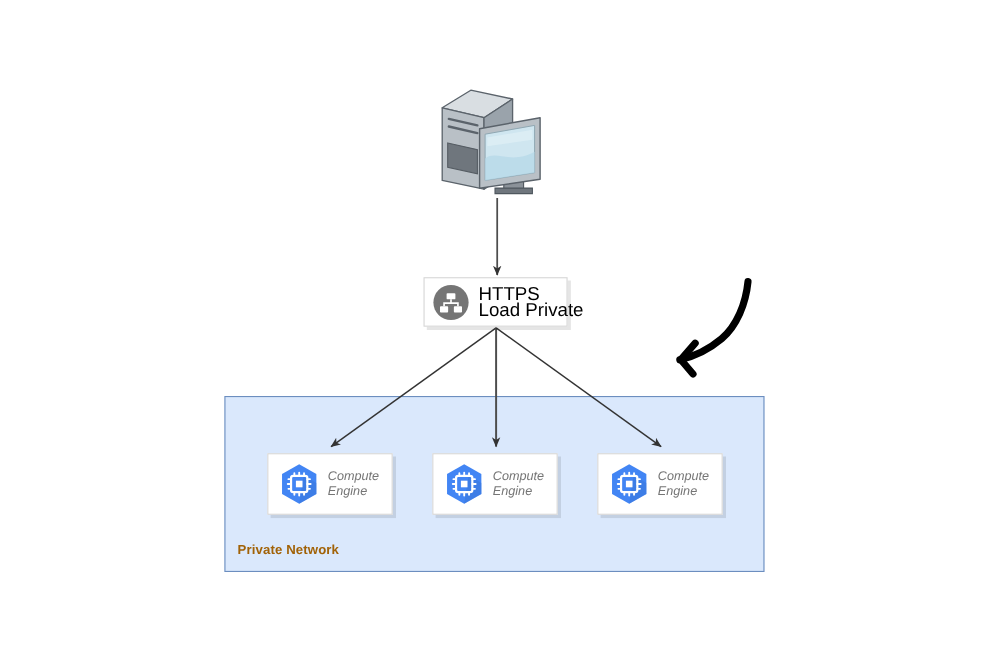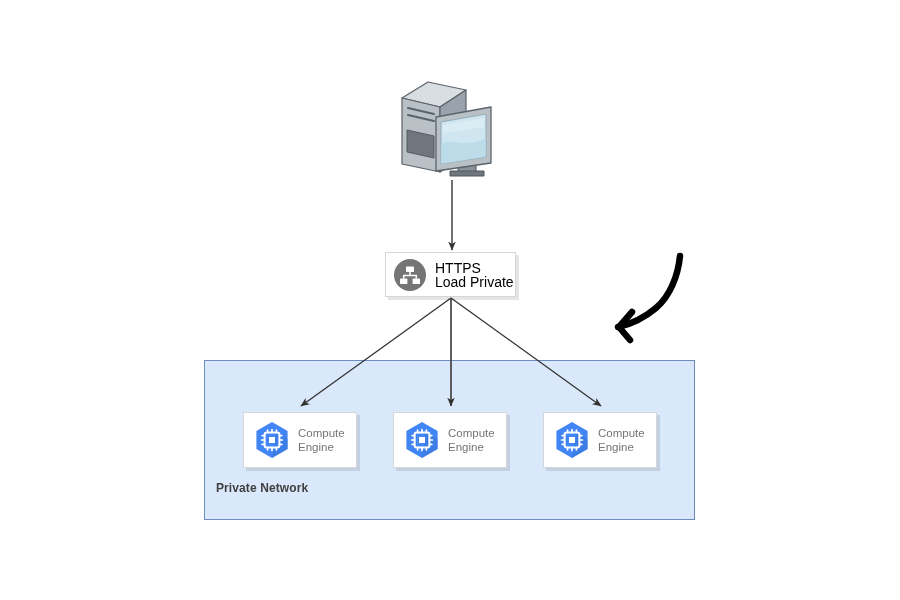"HTTPS" .lb-text { font-size: 14px -> 17px }
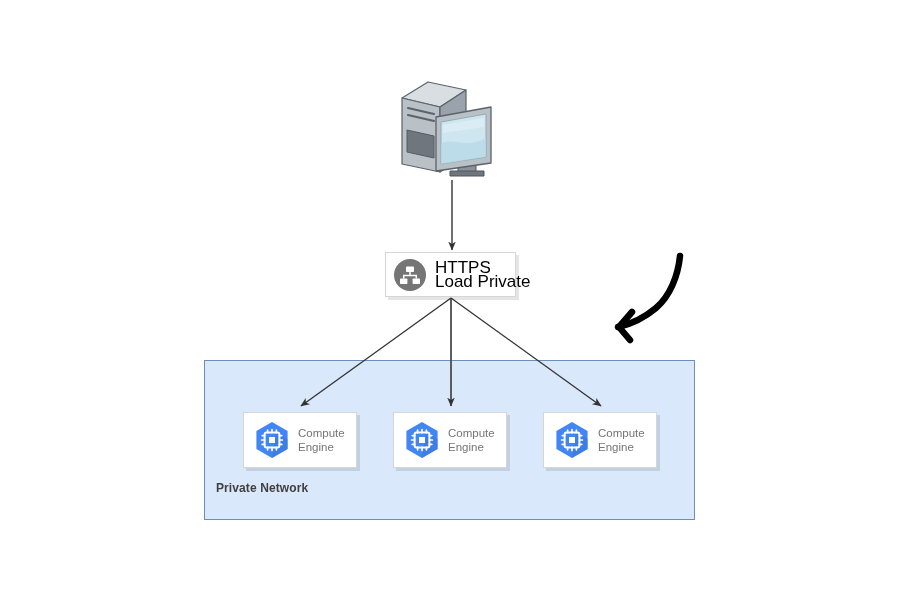"Compute" .ce-text { font-style: none -> italic }
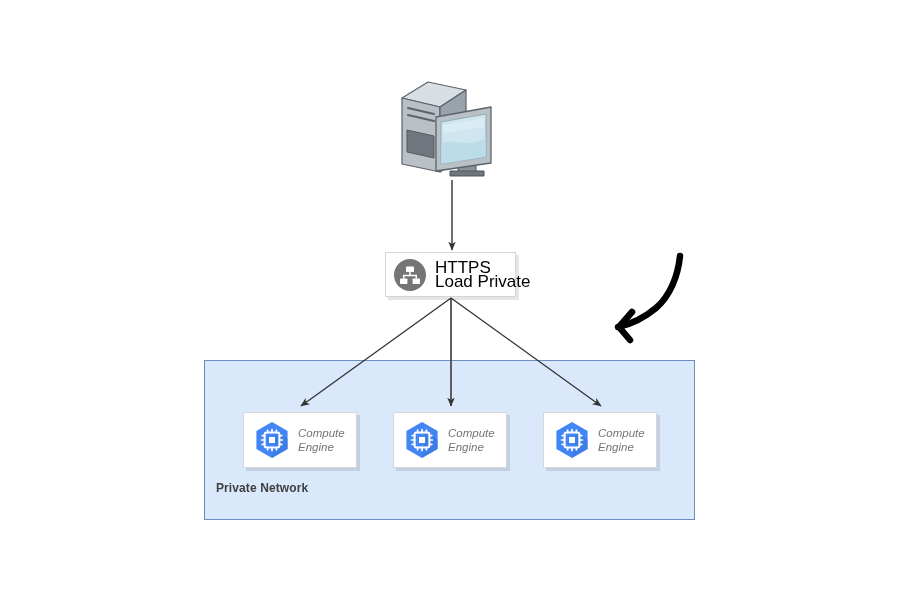"Private Network" .network-label { color: #404040 -> #a16207; top: 481px -> 493px }
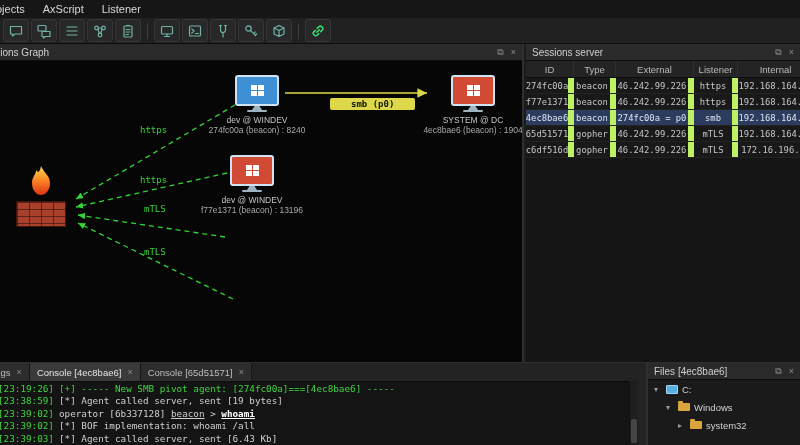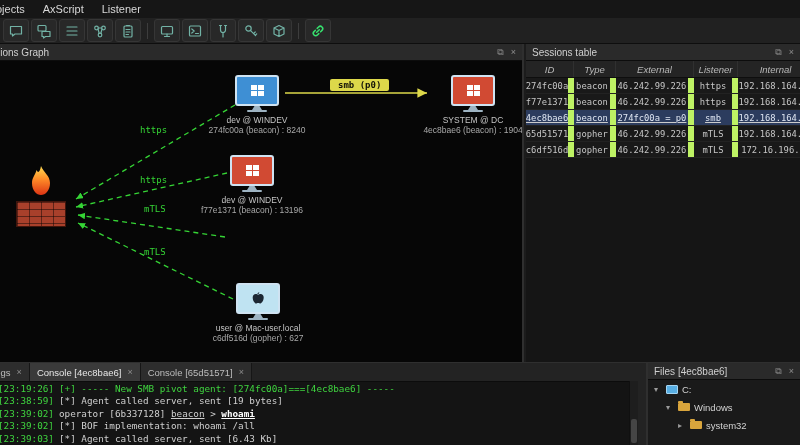"Sessions table" span { text: table -> server }
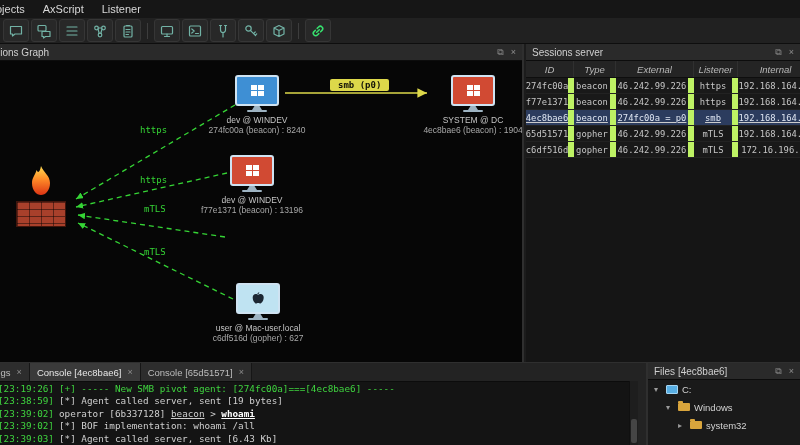"ID" .thead { font-style: italic -> none }
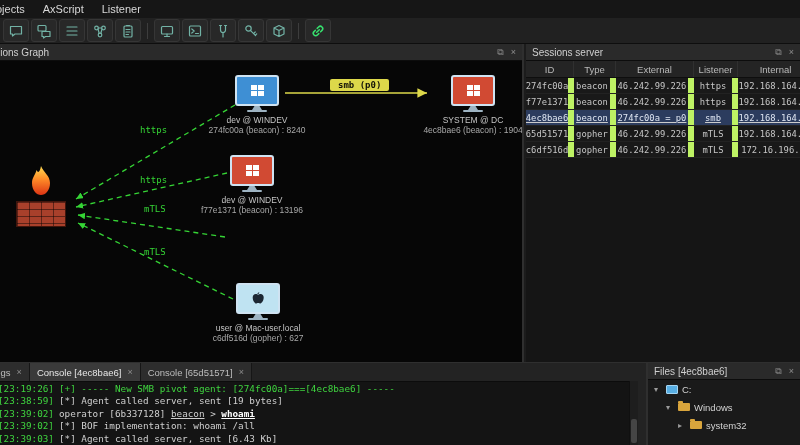"smb (p0)" .edge-label.yellow { margin-top: none -> 19px; padding: 1px 8px -> 1px 21px }
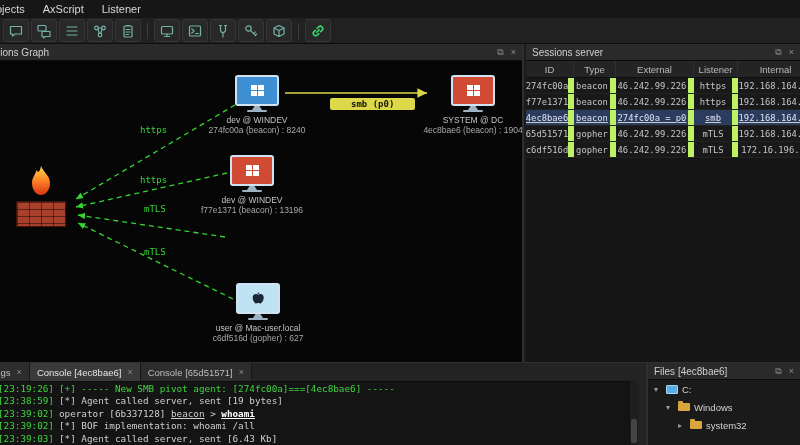"4ec8bae6" .trow.selected { text-decoration: underline -> none }
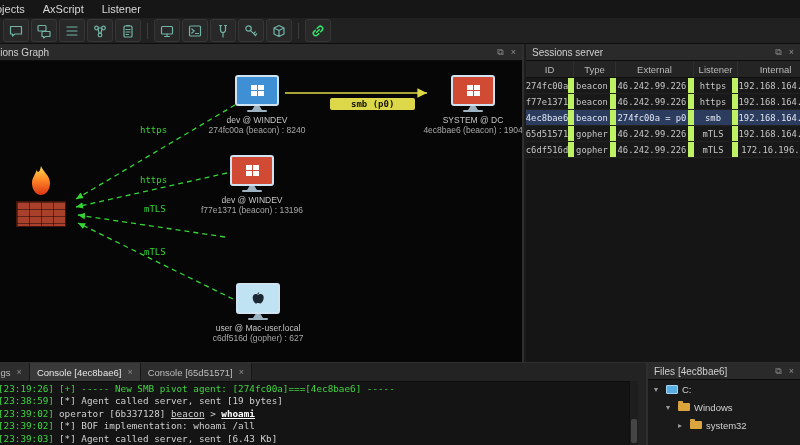"user @ Mac-user.local" div.gnode { html: <div> <div> <svg> <path></path> <path></path> </svg> </div> <div></div> <div></div> <div>user @ Mac-user.local</div> <div>c6df516d (gopher) : 627</div> </div> -> none }
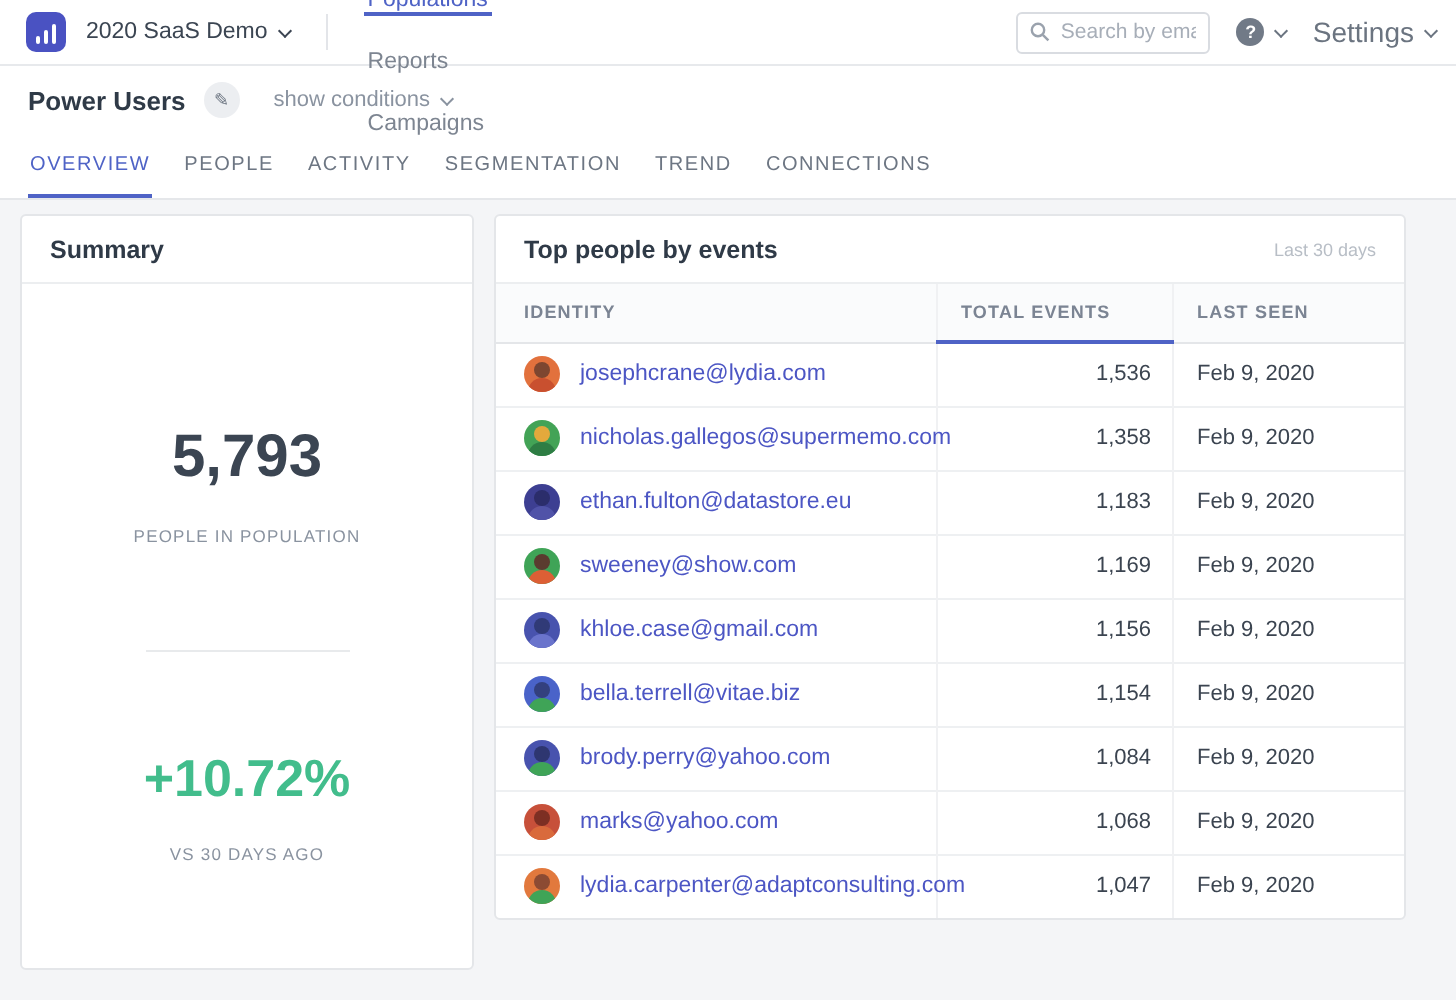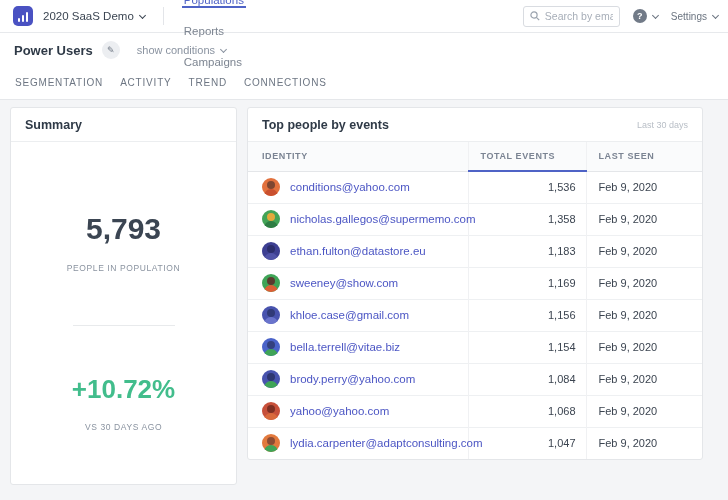"Settings" .settings { font-size: 10px -> 14px }
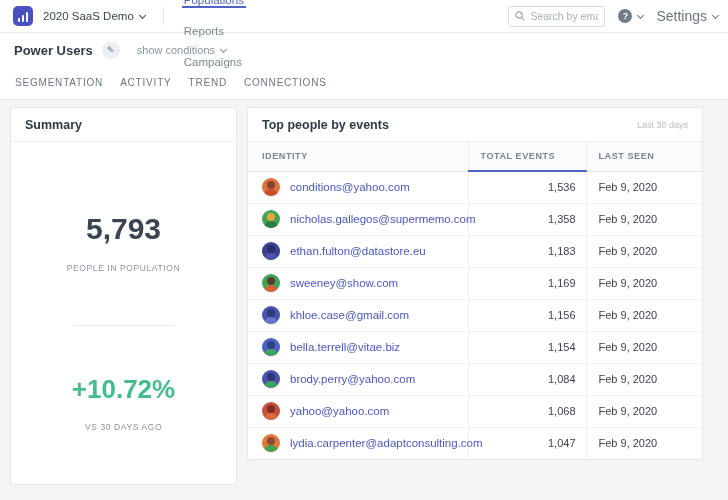"OVERVIEW" span.tab { html: none -> <span>OVERVIEW</span> }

_EXERCISE OBJECTIVE_
Every line of the material above should be repeated exactly, except for the pictures.

_SOLUTION FOR THIS TASK_
"HTTPS" .lb-text { font-size: 14px -> 17px }
"Compute" .ce-text { font-style: none -> italic }
"Private Network" .network-label { color: #404040 -> #a16207; top: 481px -> 493px }
"Sessions table" span { text: table -> server }
"ID" .thead { font-style: italic -> none }
"smb (p0)" .edge-label.yellow { margin-top: none -> 19px; padding: 1px 8px -> 1px 21px }
"4ec8bae6" .trow.selected { text-decoration: underline -> none }
"user @ Mac-user.local" div.gnode { html: <div> <div> <svg> <path></path> <path></path> </svg> </div> <div></div> <div></div> <div>user @ Mac-user.local</div> <div>c6df516d (gopher) : 627</div> </div> -> none }
"Settings" .settings { font-size: 10px -> 14px }
"OVERVIEW" span.tab { html: none -> <span>OVERVIEW</span> }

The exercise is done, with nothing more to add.